Start of Block

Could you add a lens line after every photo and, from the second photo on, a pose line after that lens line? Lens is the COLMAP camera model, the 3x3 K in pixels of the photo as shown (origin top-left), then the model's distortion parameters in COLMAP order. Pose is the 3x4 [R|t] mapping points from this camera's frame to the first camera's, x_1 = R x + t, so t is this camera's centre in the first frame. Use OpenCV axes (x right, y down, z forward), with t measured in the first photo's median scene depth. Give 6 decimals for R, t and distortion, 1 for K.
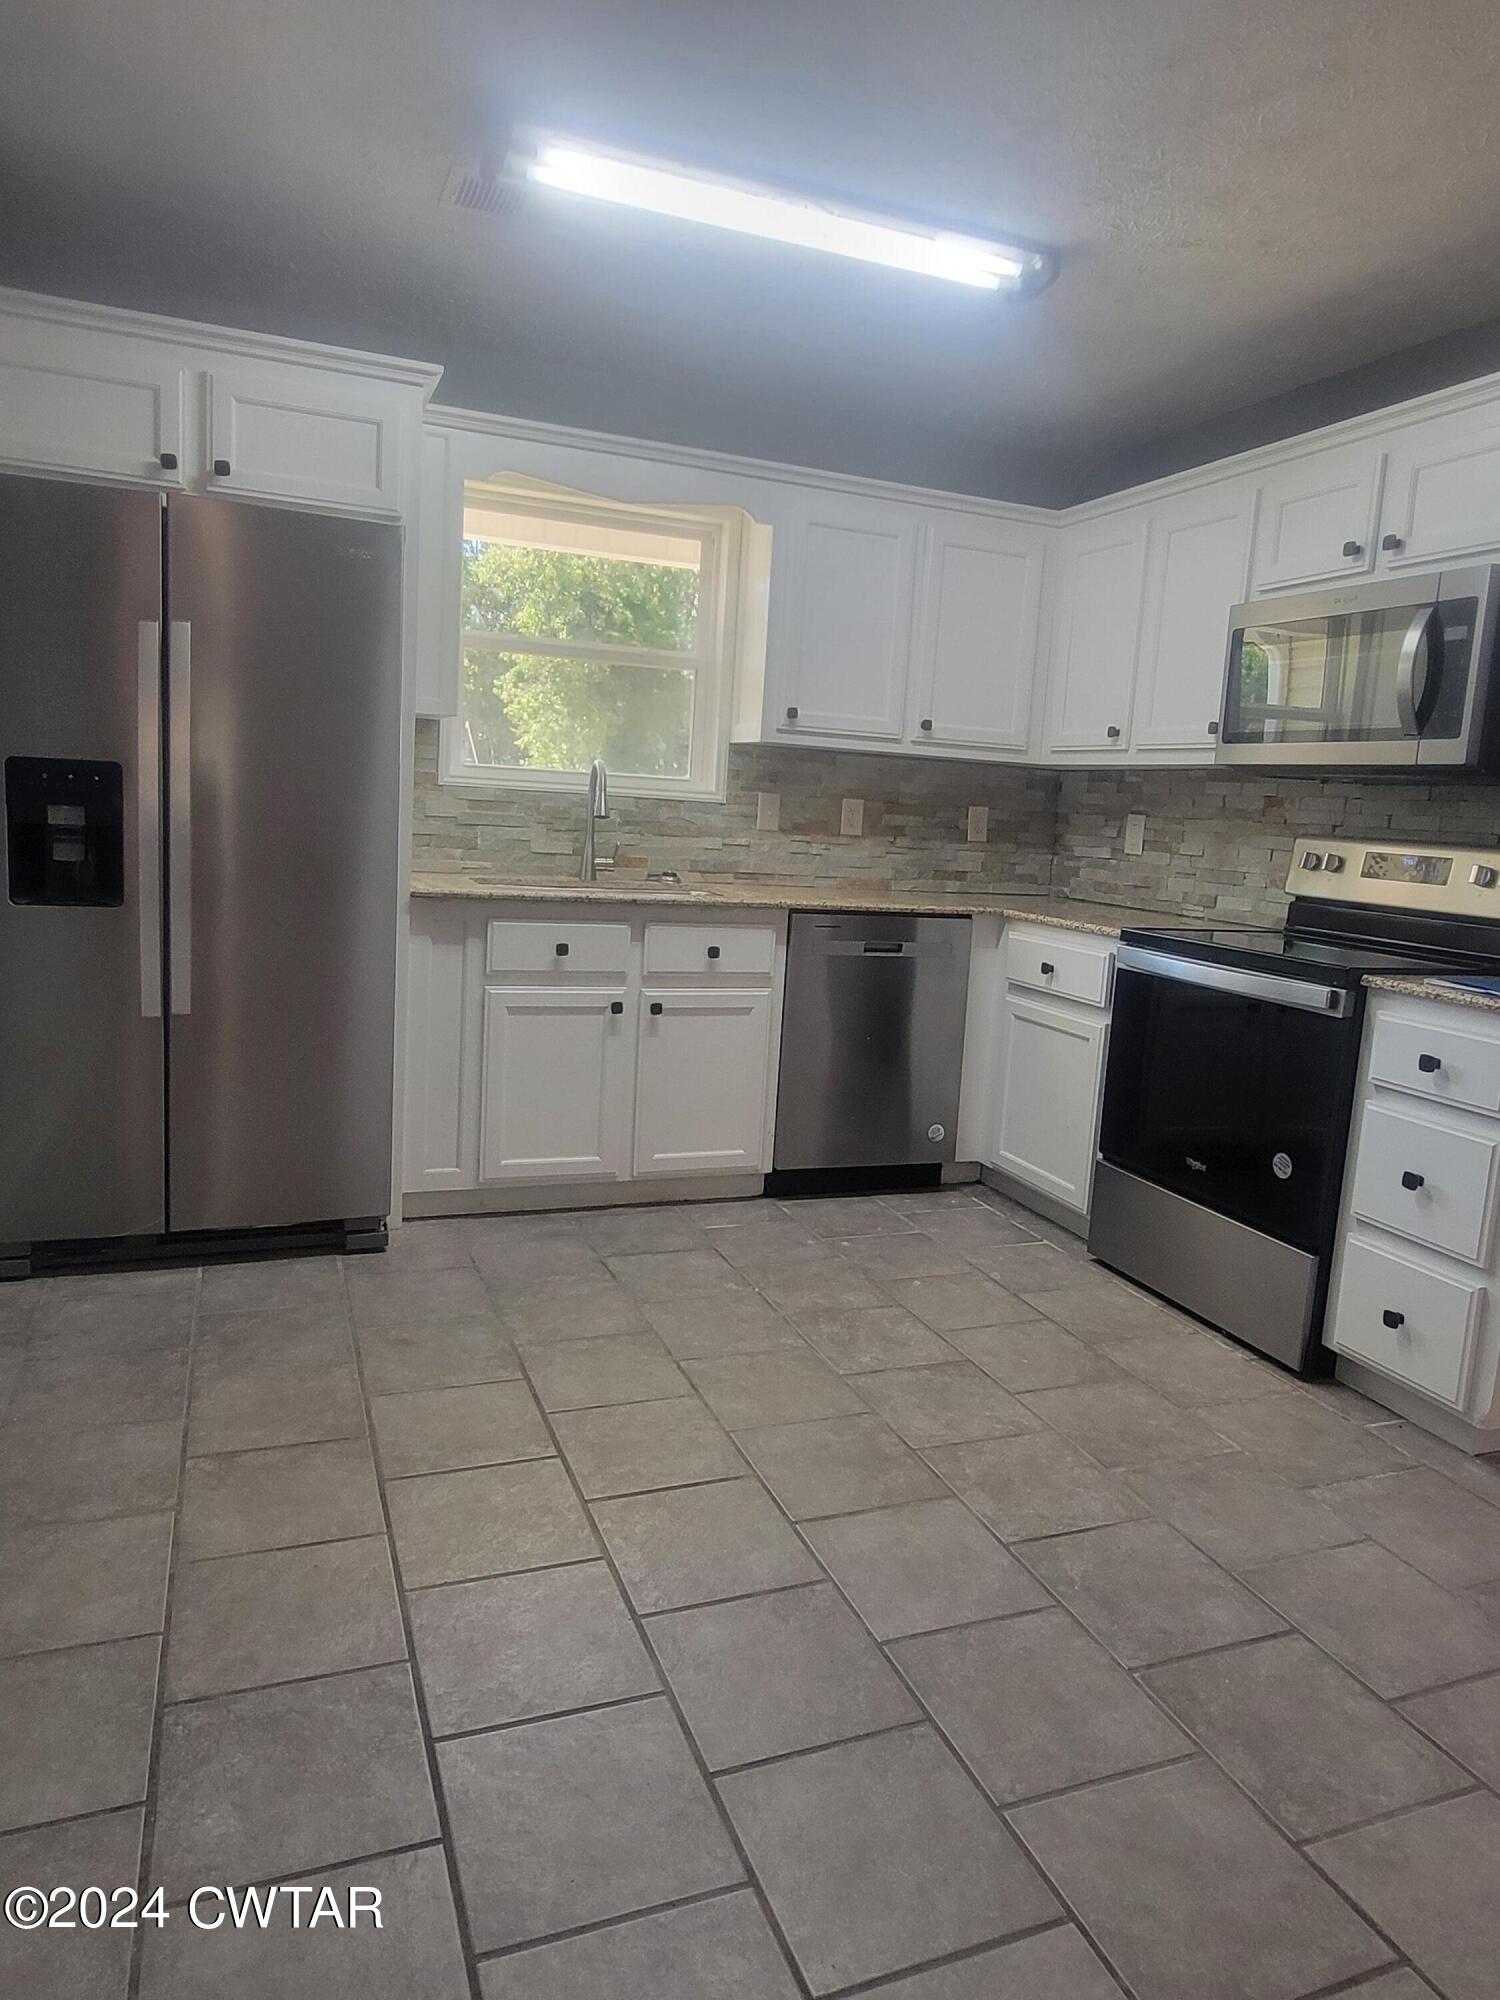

End of Block
Start of Block

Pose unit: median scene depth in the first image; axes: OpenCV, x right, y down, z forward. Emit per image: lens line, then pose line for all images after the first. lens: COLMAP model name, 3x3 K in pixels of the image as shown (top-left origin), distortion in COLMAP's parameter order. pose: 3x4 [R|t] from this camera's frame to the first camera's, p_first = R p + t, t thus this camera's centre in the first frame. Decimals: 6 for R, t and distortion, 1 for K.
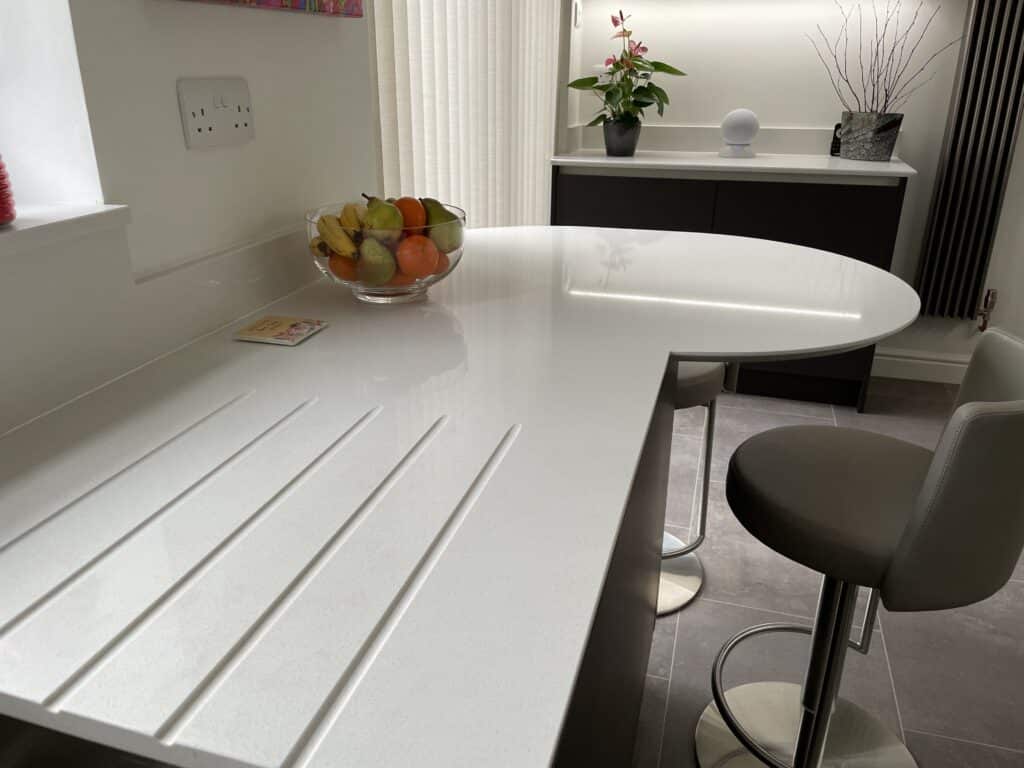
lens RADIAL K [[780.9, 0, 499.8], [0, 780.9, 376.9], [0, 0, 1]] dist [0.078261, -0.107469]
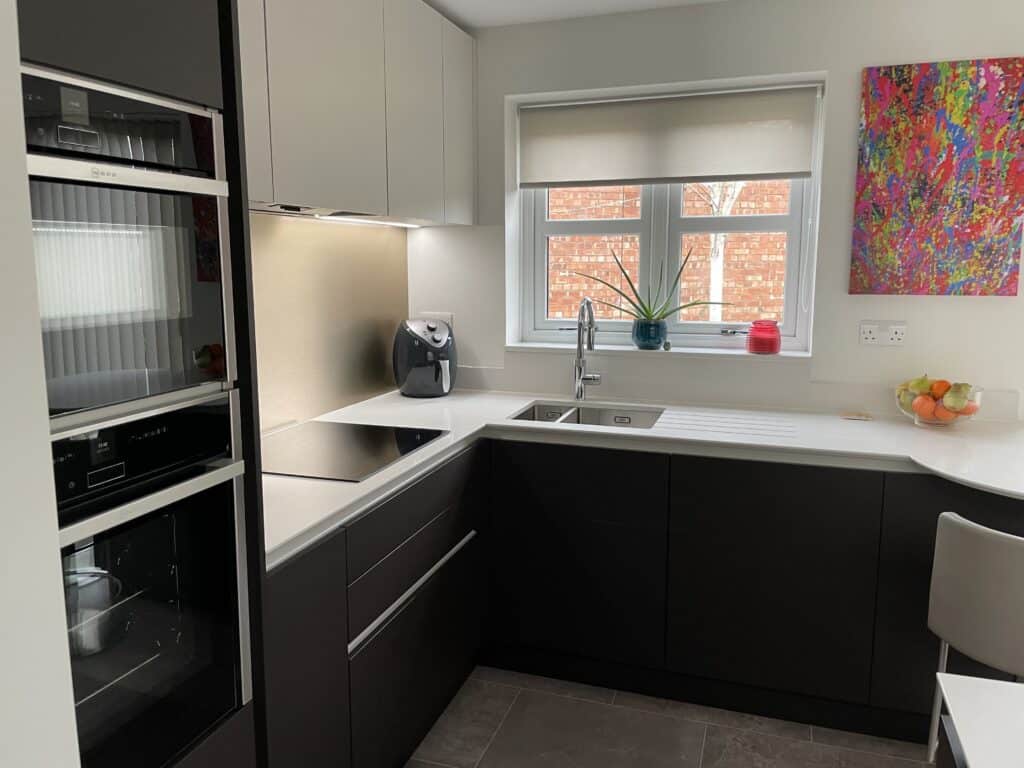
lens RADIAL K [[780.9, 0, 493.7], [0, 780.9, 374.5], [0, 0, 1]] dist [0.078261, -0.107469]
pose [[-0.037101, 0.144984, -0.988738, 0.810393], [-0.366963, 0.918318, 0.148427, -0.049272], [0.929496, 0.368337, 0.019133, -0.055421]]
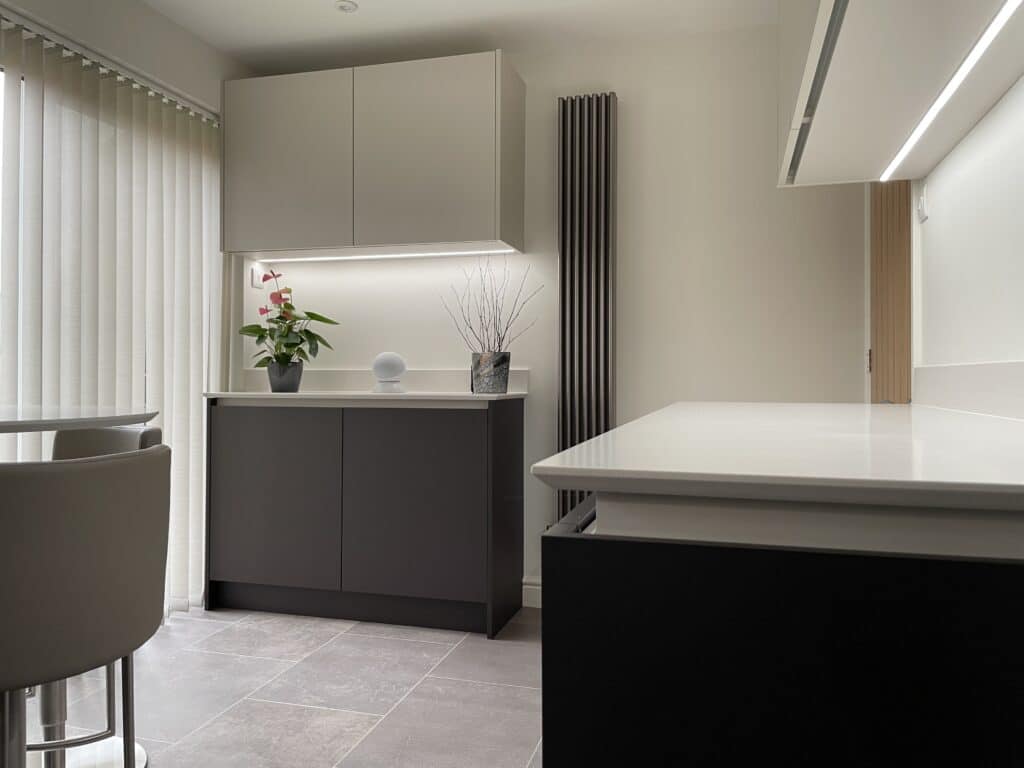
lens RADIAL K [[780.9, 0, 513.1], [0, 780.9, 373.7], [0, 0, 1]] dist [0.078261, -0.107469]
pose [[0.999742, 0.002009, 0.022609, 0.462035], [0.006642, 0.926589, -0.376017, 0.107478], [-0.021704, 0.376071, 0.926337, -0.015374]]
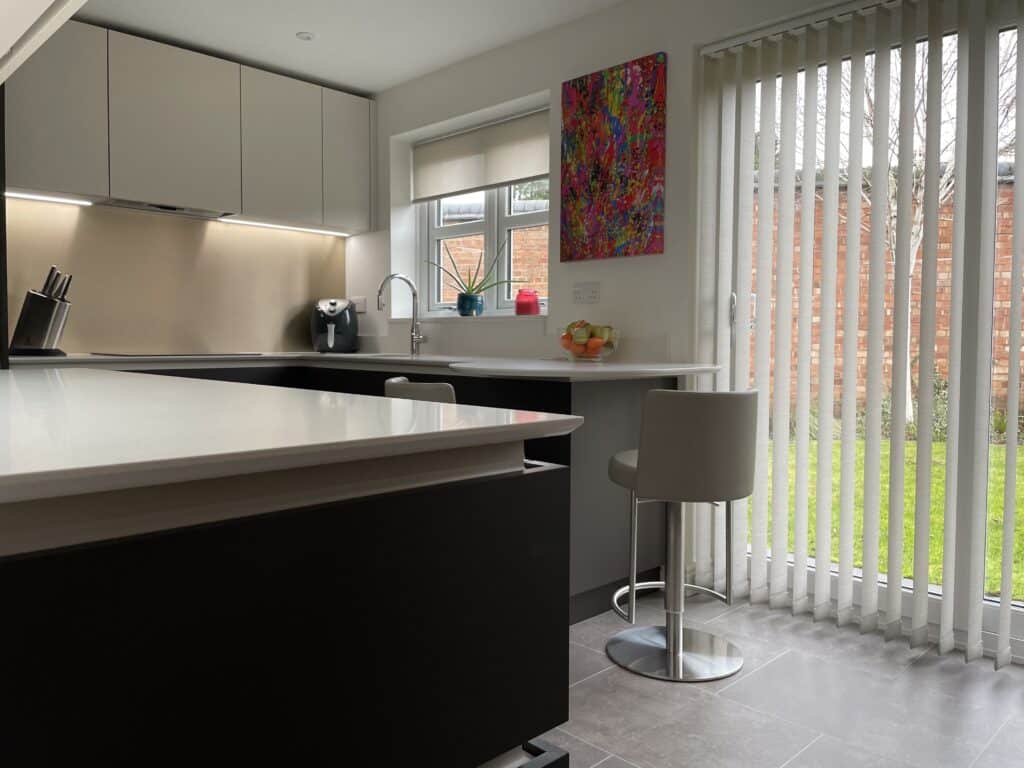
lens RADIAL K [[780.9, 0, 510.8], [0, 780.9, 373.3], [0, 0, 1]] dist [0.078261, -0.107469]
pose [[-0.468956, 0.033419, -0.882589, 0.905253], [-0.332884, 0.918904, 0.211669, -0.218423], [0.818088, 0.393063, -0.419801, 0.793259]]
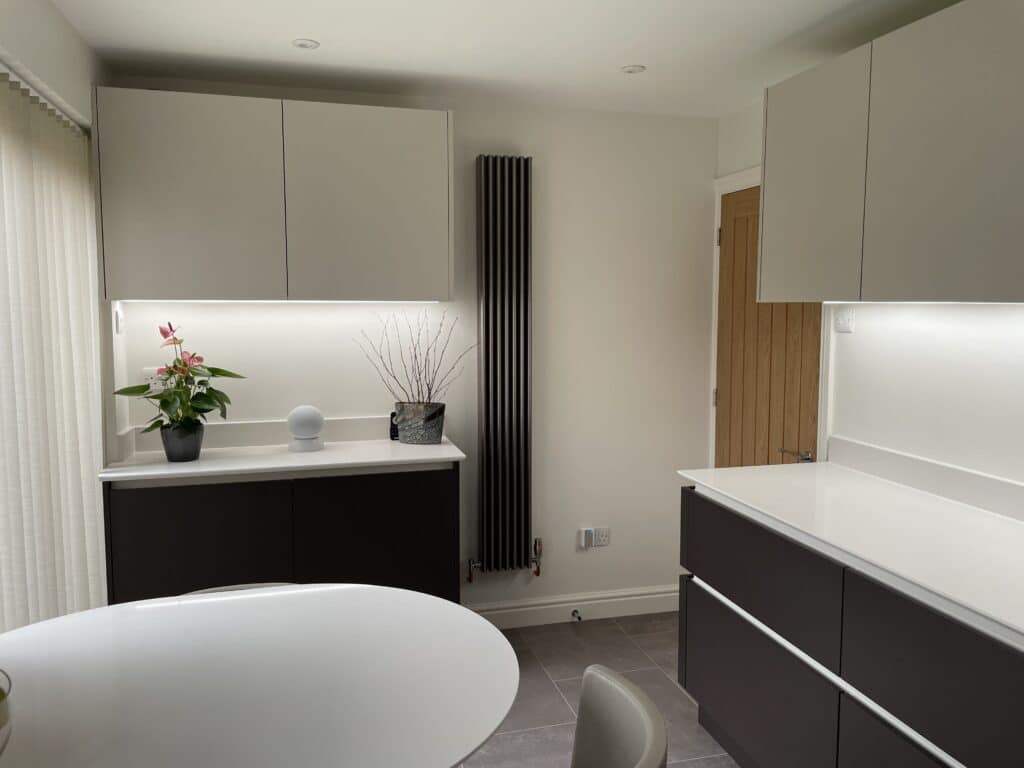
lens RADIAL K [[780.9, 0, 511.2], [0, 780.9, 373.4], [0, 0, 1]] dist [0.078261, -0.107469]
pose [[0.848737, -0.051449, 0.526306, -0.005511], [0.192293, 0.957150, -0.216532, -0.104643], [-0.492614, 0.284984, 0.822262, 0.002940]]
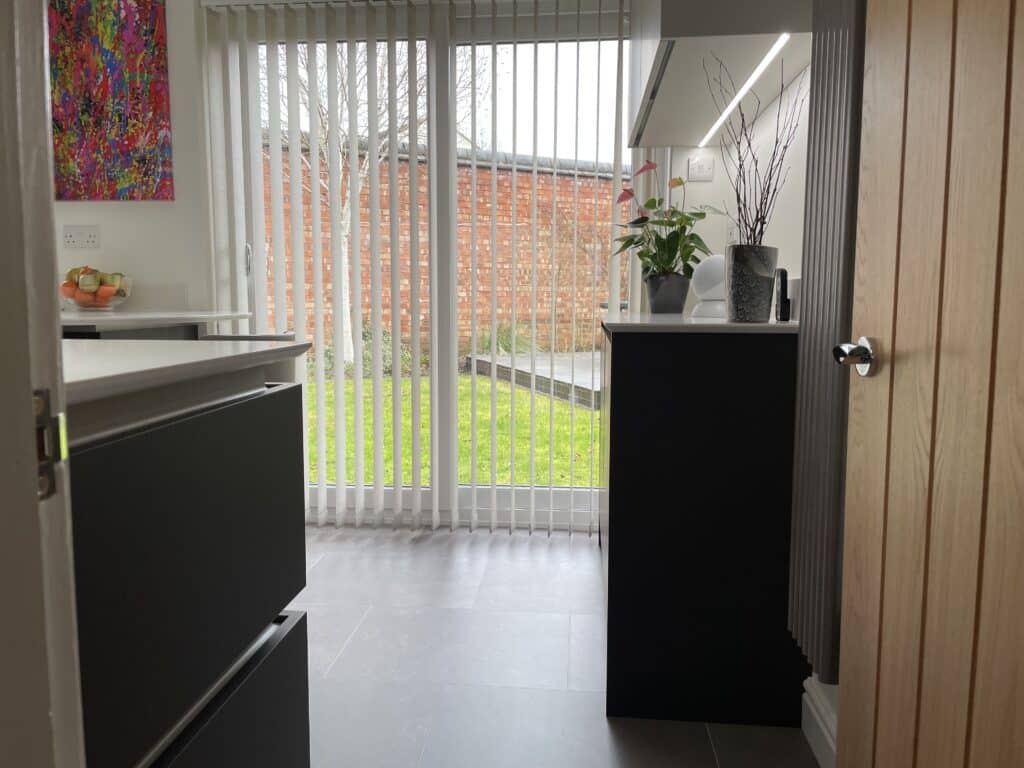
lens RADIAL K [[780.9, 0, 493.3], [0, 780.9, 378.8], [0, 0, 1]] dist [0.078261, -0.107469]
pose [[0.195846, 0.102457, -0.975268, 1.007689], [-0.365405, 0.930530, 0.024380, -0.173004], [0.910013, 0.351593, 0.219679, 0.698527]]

End of Block

◆ THE PROBLEM
Rewrite the data starting at the line that contains "Pose unit: median" and ending at the line that contains "0.284984, 0.822262, 0.002940]]", replacing "median" with "mean" and leaving everything else unchanged. Omit the pictures from your answer.

◆ RESULT OF THE TASK
Pose unit: mean scene depth in the first image; axes: OpenCV, x right, y down, z forward. Emit per image: lens line, then pose line for all images after the first. lens: COLMAP model name, 3x3 K in pixels of the image as shown (top-left origin), distortion in COLMAP's parameter order. pose: 3x4 [R|t] from this camera's frame to the first camera's, p_first = R p + t, t thus this camera's centre in the first frame. Decimals: 6 for R, t and distortion, 1 for K.
lens RADIAL K [[780.9, 0, 499.8], [0, 780.9, 376.9], [0, 0, 1]] dist [0.078261, -0.107469]
lens RADIAL K [[780.9, 0, 493.7], [0, 780.9, 374.5], [0, 0, 1]] dist [0.078261, -0.107469]
pose [[-0.037101, 0.144984, -0.988738, 0.810393], [-0.366963, 0.918318, 0.148427, -0.049272], [0.929496, 0.368337, 0.019133, -0.055421]]
lens RADIAL K [[780.9, 0, 513.1], [0, 780.9, 373.7], [0, 0, 1]] dist [0.078261, -0.107469]
pose [[0.999742, 0.002009, 0.022609, 0.462035], [0.006642, 0.926589, -0.376017, 0.107478], [-0.021704, 0.376071, 0.926337, -0.015374]]
lens RADIAL K [[780.9, 0, 510.8], [0, 780.9, 373.3], [0, 0, 1]] dist [0.078261, -0.107469]
pose [[-0.468956, 0.033419, -0.882589, 0.905253], [-0.332884, 0.918904, 0.211669, -0.218423], [0.818088, 0.393063, -0.419801, 0.793259]]
lens RADIAL K [[780.9, 0, 511.2], [0, 780.9, 373.4], [0, 0, 1]] dist [0.078261, -0.107469]
pose [[0.848737, -0.051449, 0.526306, -0.005511], [0.192293, 0.957150, -0.216532, -0.104643], [-0.492614, 0.284984, 0.822262, 0.002940]]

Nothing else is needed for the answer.